Hard to believe, this is the 67th D’var Torah I’ve written for the Pittsburgh Jewish Chronicle. Hard to believe, with my retirement come July 1, this will be my last D’var Torah. My previous 66 Divrei Torah were randomly scattered among the Torah’s 54 weekly portions. Over the years, I was assigned Noach four times. This is the first time I’ve been assigned Parashat Yitro.
If all rabbis were polled which portion of the 54 is the Torah’s most important, the debate would be spirited, the opinions diverse, but Yitro would win in a walk. Here in Yitro, God and the Jewish people meet at Mount Sinai. Here in Yitro, God gives the Commandments, starting with Aseret Ha-Dibrot, the Ten Utterances, and then according to tradition, the Torah in its entirety.
Yet, the very name of Yitro expands the magnitude of the portion to the entire world. Yitro was not a Jew; Yitro was a Midianite priest. Emanating from Sinai, the Ten Commandments would also form the moral backbone of the New Testament and Sharia in Islam. The smaller our world grows, the larger these Commandments grow in influence. Thus, given my druthers, I’d prefer to write a D’var Torah for each of the Ten Commandments, and each times ten. Having this one opportunity alone, I focus on the first.
What exactly does “I am Adonai your God who brought you out of the land of Egypt from the house of bondage” command? Where is the verb that obligates us to do something, or refrain from doing something, as is the case for every other mitzvah?
Perhaps this implies that we should believe in God, belief being the foundation and motivation for keeping all other mitzvot. If so, why isn’t “You” the subject, “God” the direct object and “believe” the verb joining them? Yes, belief is a bulwark common to all religions. Belief certainly has its place in Judaism, as with Maimonides’ Thirteen Articles of Faith. But Judaism could not have survived the all too frequent bitter challenges of the last 3,000 years had it been based simply on belief. Judaism needed something more certain and solid. The first of the Aseret HaDibrot asserts exactly this with “who brought you out of the land of Egypt, from the house of bondage.”
The Torah elevates experience above belief.
In this light, the Mekhilta asks why the Torah doesn’t begin with the revelation at Mount Sinai. The Mekhilta then offers a mashal — a parable — of a king who has taken over a new people. To accept his sovereignty, the people ask the king to prove all that he can do for their good. So it is for God and Israel. God brought us out of Egypt, divided the Red Sea for us, fed us with Manna, led us to Sinai and gave us the Commandments. For Torah and Judaism, faith finishes a distant second to fact.
The first word, Anochi, “I,” adds even greater strength and stability. This isn’t a secondhand account written in the third person. The first person “I” speaks, thundering from Sinai across the centuries. If somehow one cannot hear it, then one can see it plain as day in black and white, ink on parchment, a lightning bolt to shatter darkness. Anochi “I,” God, am talking to you directly.

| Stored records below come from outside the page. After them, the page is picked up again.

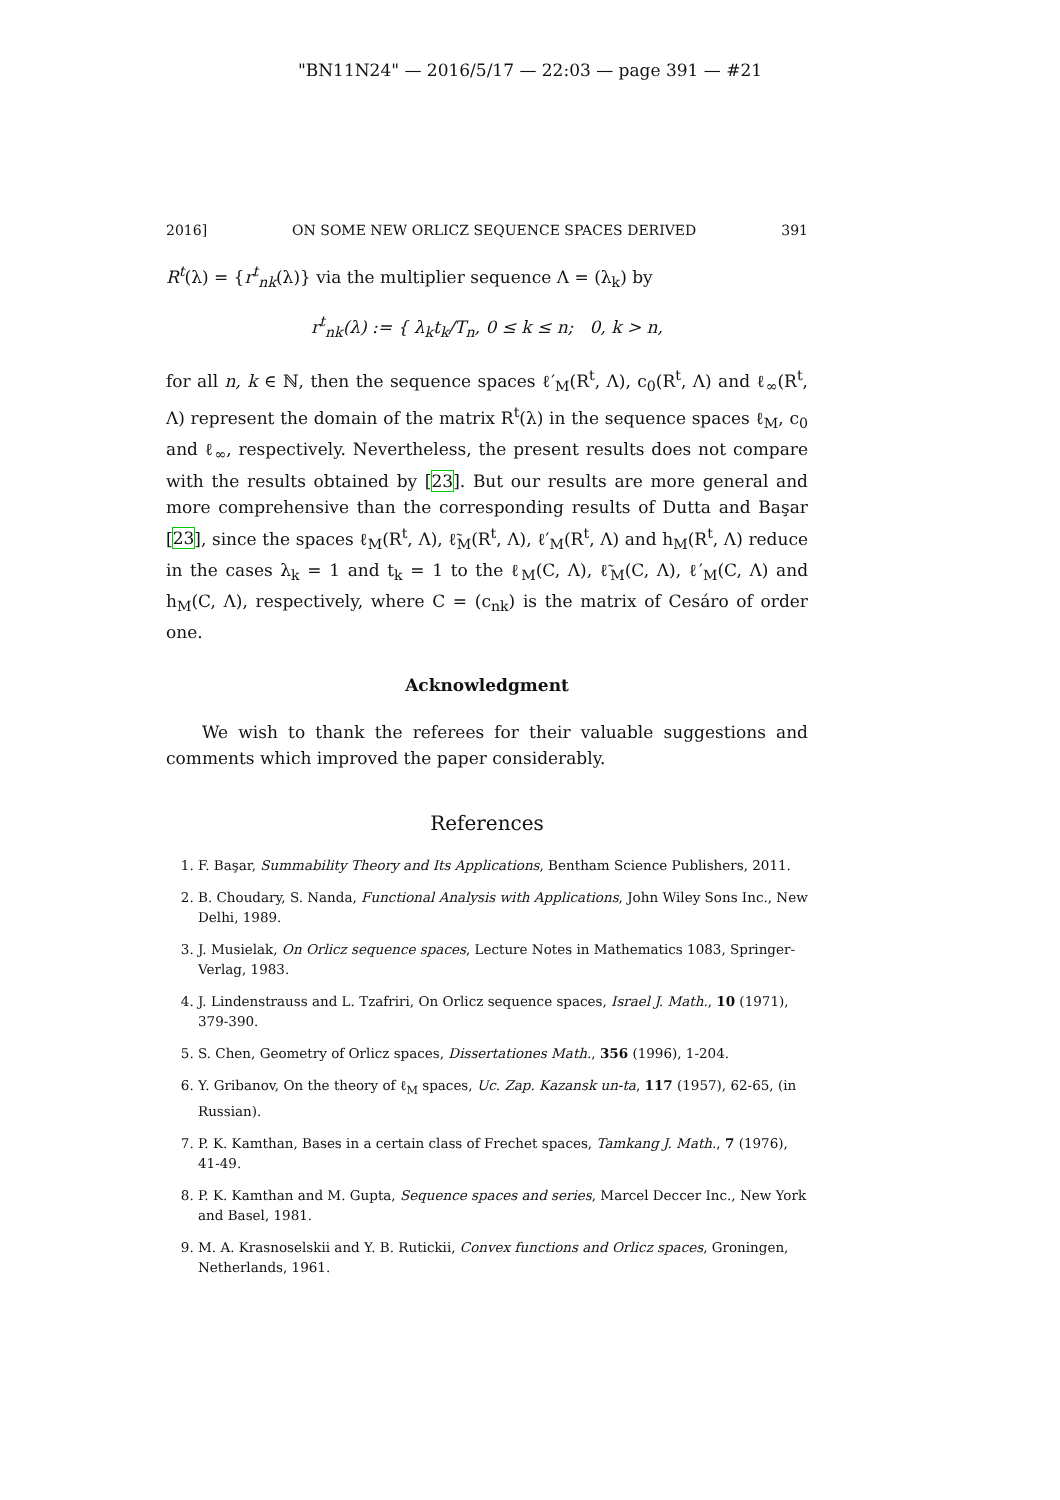"BN11N24" — 2016/5/17 — 22:03 — page 391 — #21
2016] ON SOME NEW ORLICZ SEQUENCE SPACES DERIVED 391
R<sup>t</sup>(λ) = {r<sup>t</sup><sub>nk</sub>(λ)} via the multiplier sequence Λ = (λ<sub>k</sub>) by
r<sup>t</sup><sub>nk</sub>(λ) := { λ<sub>k</sub>t<sub>k</sub>/T<sub>n</sub>, 0 ≤ k ≤ n; 0, k > n,
for all n, k ∈ ℕ, then the sequence spaces ℓ′<sub>M</sub>(R<sup>t</sup>, Λ), c<sub>0</sub>(R<sup>t</sup>, Λ) and ℓ<sub>∞</sub>(R<sup>t</sup>, Λ) represent the domain of the matrix R<sup>t</sup>(λ) in the sequence spaces ℓ<sub>M</sub>, c<sub>0</sub> and ℓ<sub>∞</sub>, respectively. Nevertheless, the present results does not compare with the results obtained by [23]. But our results are more general and more comprehensive than the corresponding results of Dutta and Başar [23], since the spaces ℓ<sub>M</sub>(R<sup>t</sup>, Λ), ℓ̃<sub>M</sub>(R<sup>t</sup>, Λ), ℓ′<sub>M</sub>(R<sup>t</sup>, Λ) and h<sub>M</sub>(R<sup>t</sup>, Λ) reduce in the cases λ<sub>k</sub> = 1 and t<sub>k</sub> = 1 to the ℓ<sub>M</sub>(C, Λ), ℓ̃<sub>M</sub>(C, Λ), ℓ′<sub>M</sub>(C, Λ) and h<sub>M</sub>(C, Λ), respectively, where C = (c<sub>nk</sub>) is the matrix of Cesáro of order one.
Acknowledgment
We wish to thank the referees for their valuable suggestions and comments which improved the paper considerably.
References
1. F. Başar, Summability Theory and Its Applications, Bentham Science Publishers, 2011.
2. B. Choudary, S. Nanda, Functional Analysis with Applications, John Wiley Sons Inc., New Delhi, 1989.
3. J. Musielak, On Orlicz sequence spaces, Lecture Notes in Mathematics 1083, Springer-Verlag, 1983.
4. J. Lindenstrauss and L. Tzafriri, On Orlicz sequence spaces, Israel J. Math., 10 (1971), 379-390.
5. S. Chen, Geometry of Orlicz spaces, Dissertationes Math., 356 (1996), 1-204.
6. Y. Gribanov, On the theory of ℓ<sub>M</sub> spaces, Uc. Zap. Kazansk un-ta, 117 (1957), 62-65, (in Russian).
7. P. K. Kamthan, Bases in a certain class of Frechet spaces, Tamkang J. Math., 7 (1976), 41-49.
8. P. K. Kamthan and M. Gupta, Sequence spaces and series, Marcel Deccer Inc., New York and Basel, 1981.
9. M. A. Krasnoselskii and Y. B. Rutickii, Convex functions and Orlicz spaces, Groningen, Netherlands, 1961.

Hard to believe, over the nearly 40 years I’ve been a rabbi, if I had a dollar for every Jew I’ve heard say, “I don’t believe in God,” I might not be as rich as Zuckerberg or Bloomberg, but I’d be pretty rich. Hard to believe that often the smarter and more educated these people are, the more they profess their disbelief. Hard to believe that they don’t understand that God has never been a matter of mere belief in Judaism. God is above and beyond belief. God is fact, the first and foremost of all facts. PJC
Rabbi Mark Joel Mahler is senior rabbi and spiritual leader of Temple Emanuel of South Hills. This column is a service of the Greater Pittsburgh Rabbinic Association.